Photo credit: Greg Rosenke

Tonight was the first night I cried. Listening to my hometown’s remote Shabbat services. The guitar and Cantor’s warm voice slicing through the cold, rainy April evening.

They say that America lost its innocence after 9-11. Sure, we lost so much after that beautiful, warm early-fall day, and those dark days that followed. But then, we were able to come together – to hug, process, drink, wonder. The president encouraged us to shop to boost our momentarily blunted economy, like those paddles they use to shock a lifeless patient who’s suffered a heart attack.

And while the dust rose in lower Manhattan and the Pentagon smoldered, we were all Americans – united in grief and our determination to stand strong and defeat the shadowy-but-human enemy.

Less than 20 years later, we are sequestered in our houses, hiding from an invisible, indiscriminate enemy. The unity has crumbled and, in its place, ugly partisan division has separated us into red states and blue states, liberal urban agglomerations and conservative rural areas.

The hospitals of great cities on both coasts are groaning under the weight of this burden…. Doctors and nurses describe a “warzone”, with patients suffering from COVID-19 gasping for breath being treated in corridors, and refrigerated trucks park outside of hospitals because hospital morgues overflow with the dead.

We look to our leaders to calm us, to keep us safe, to get frontline workers – doctors, nurses, paramedics – the N-95 face masks – that cost ONE DOLLAR – that they need to have the slimmest chance of not contracting the virus after dealing with contagious patients all day.

Yet, our national leaders seem incapable of rising to the occasion, of being truthful to the American people, of organizing a coherent, federal-level response. Our president preens and boasts about ratings while second-guessing the needs of those governors who don’t flatter him and grovel. Our governors have to compete with other states, the federal government and other countries to procure personal protective equipment, ventilators and other life-saving equipment. What has become of the mightiest nation on earth, that sent men to the moon and rocketships to Mars?

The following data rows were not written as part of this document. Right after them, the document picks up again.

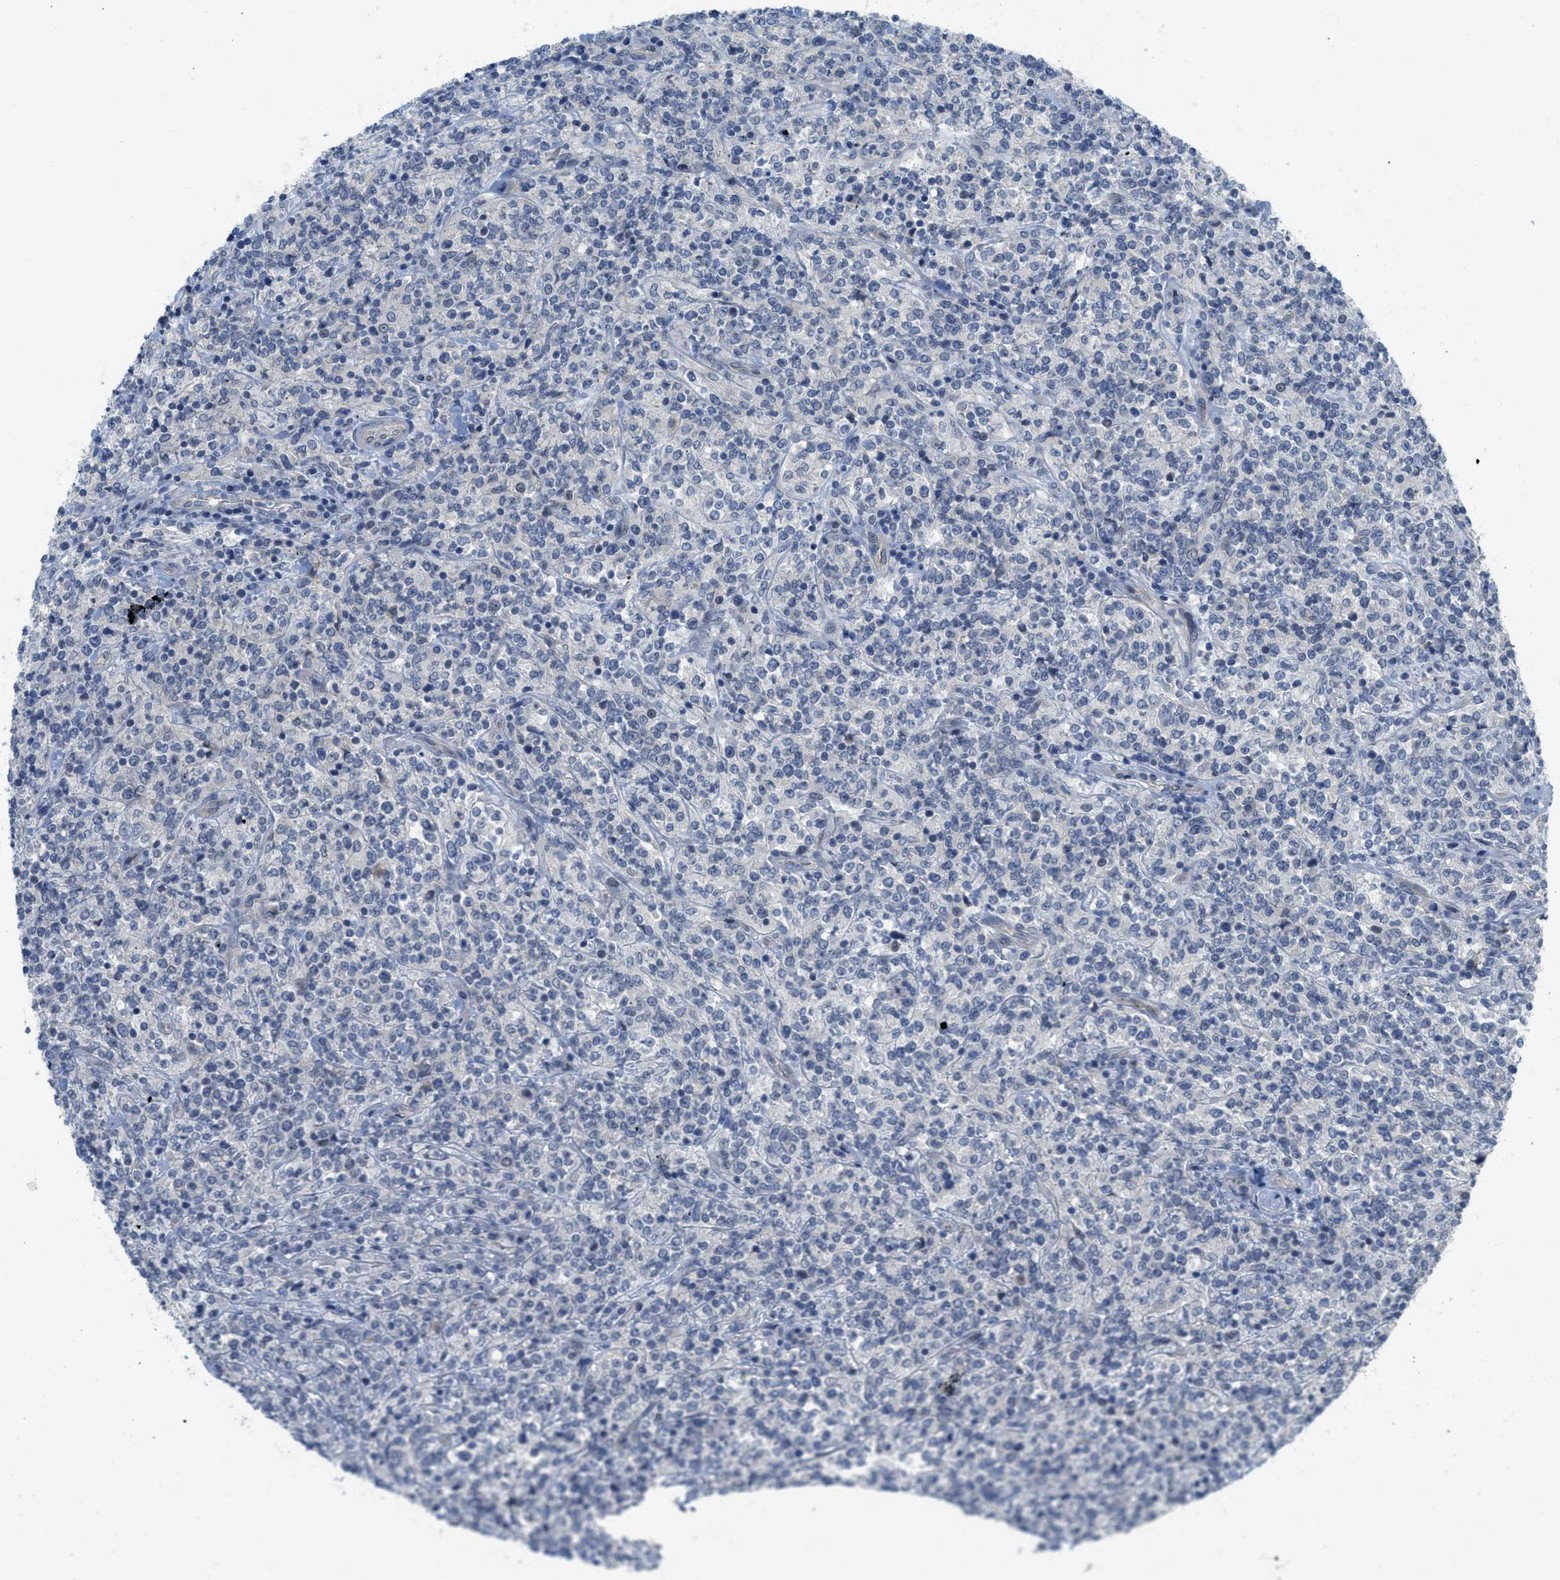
{"staining": {"intensity": "negative", "quantity": "none", "location": "none"}, "tissue": "lymphoma", "cell_type": "Tumor cells", "image_type": "cancer", "snomed": [{"axis": "morphology", "description": "Malignant lymphoma, non-Hodgkin's type, High grade"}, {"axis": "topography", "description": "Soft tissue"}], "caption": "Immunohistochemistry (IHC) micrograph of neoplastic tissue: lymphoma stained with DAB (3,3'-diaminobenzidine) reveals no significant protein expression in tumor cells. Brightfield microscopy of immunohistochemistry stained with DAB (3,3'-diaminobenzidine) (brown) and hematoxylin (blue), captured at high magnification.", "gene": "TNFAIP1", "patient": {"sex": "male", "age": 18}}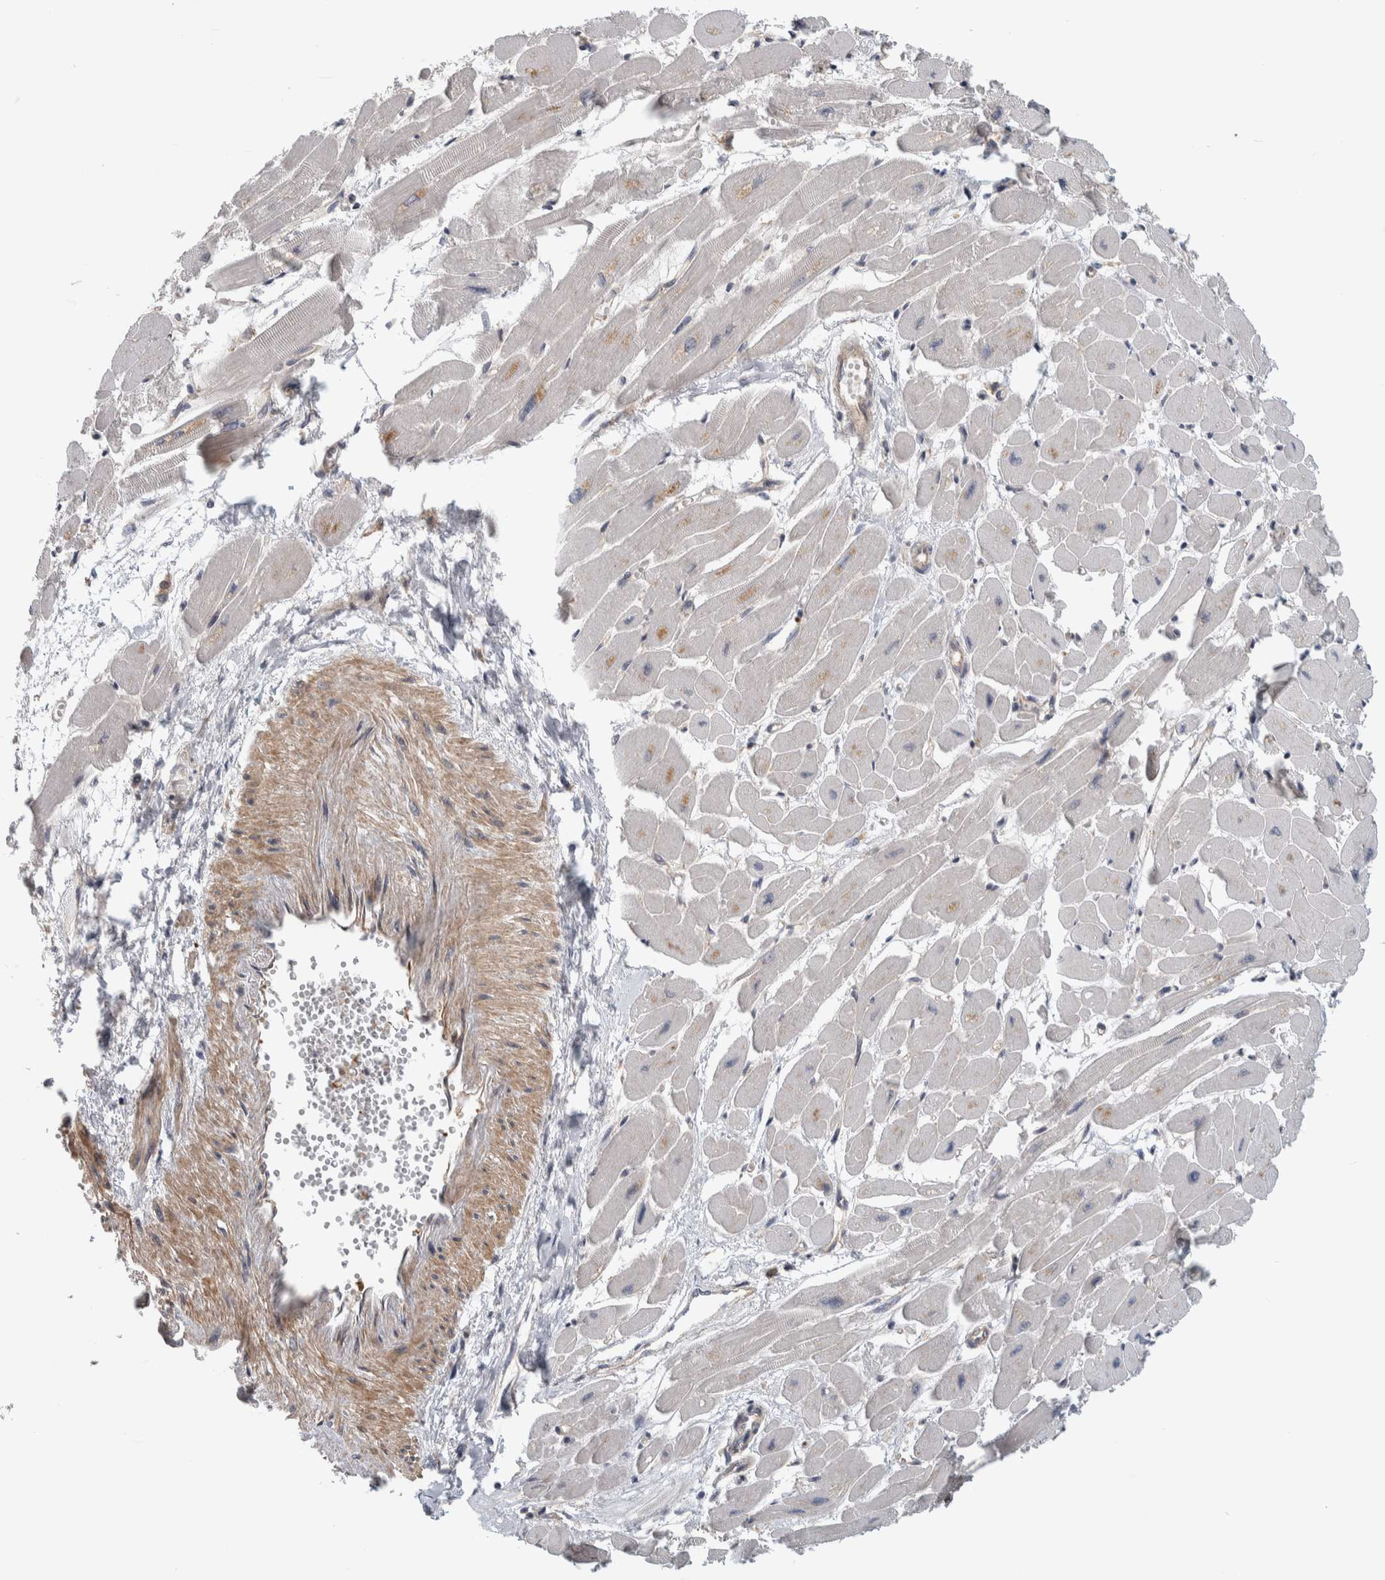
{"staining": {"intensity": "weak", "quantity": "<25%", "location": "cytoplasmic/membranous"}, "tissue": "heart muscle", "cell_type": "Cardiomyocytes", "image_type": "normal", "snomed": [{"axis": "morphology", "description": "Normal tissue, NOS"}, {"axis": "topography", "description": "Heart"}], "caption": "Protein analysis of normal heart muscle exhibits no significant positivity in cardiomyocytes. Nuclei are stained in blue.", "gene": "MSL1", "patient": {"sex": "female", "age": 54}}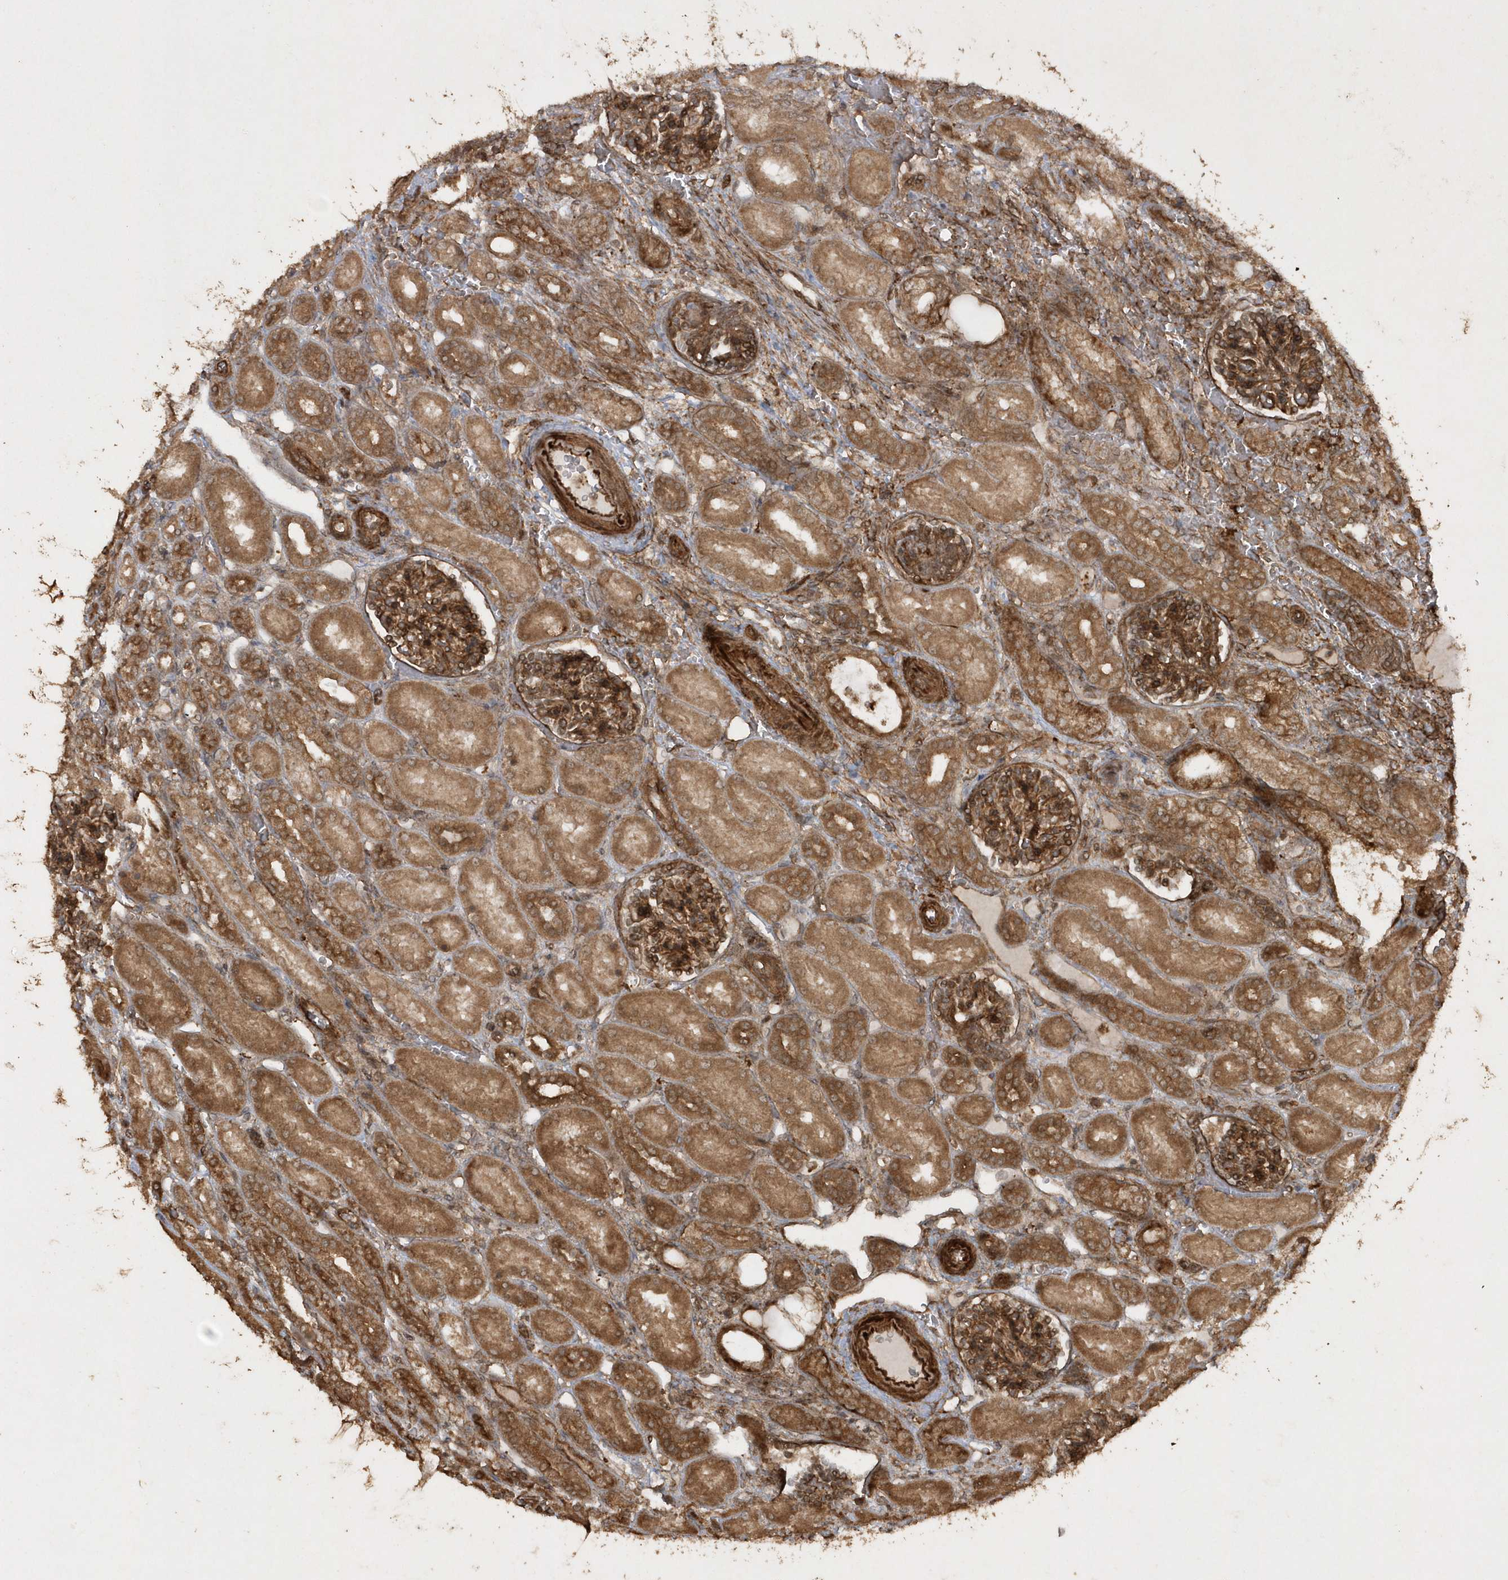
{"staining": {"intensity": "strong", "quantity": ">75%", "location": "cytoplasmic/membranous"}, "tissue": "kidney", "cell_type": "Cells in glomeruli", "image_type": "normal", "snomed": [{"axis": "morphology", "description": "Normal tissue, NOS"}, {"axis": "morphology", "description": "Neoplasm, malignant, NOS"}, {"axis": "topography", "description": "Kidney"}], "caption": "Cells in glomeruli reveal high levels of strong cytoplasmic/membranous expression in approximately >75% of cells in unremarkable kidney. (DAB = brown stain, brightfield microscopy at high magnification).", "gene": "AVPI1", "patient": {"sex": "female", "age": 1}}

Most of us stay at home and wring our hands – the lucky amongst us juggle work and childcare and homemaking, the unlucky are those newly-unemployed with no way to pay the inevitable tide of bills that trickle in and then arrive ceaselessly, like the tide. There are the “essential” amongst us – the ER doc who resorts to tying a bandana around his face as he works 20-hour shifts, and the unsung grocery clerks, gas station attendants, pet store cashiers – people who are putting themselves at risk every day to do their jobs, many not even earning enough to pay their bills.

No one knows how this will end – all we know is that there will lots of pain and suffering before it’s through – hundreds of thousands of lives cut short, plans disrupted, jobs lost, businesses shuttered. It’s scary and sad and overwhelming.

So, tonight, as I sit staring at my computer screen, listening to the beautiful voice of my Temple’s Cantor singing ancient songs to welcome the Sabbath as the wind-whipped rain hits my windows, the tears flow.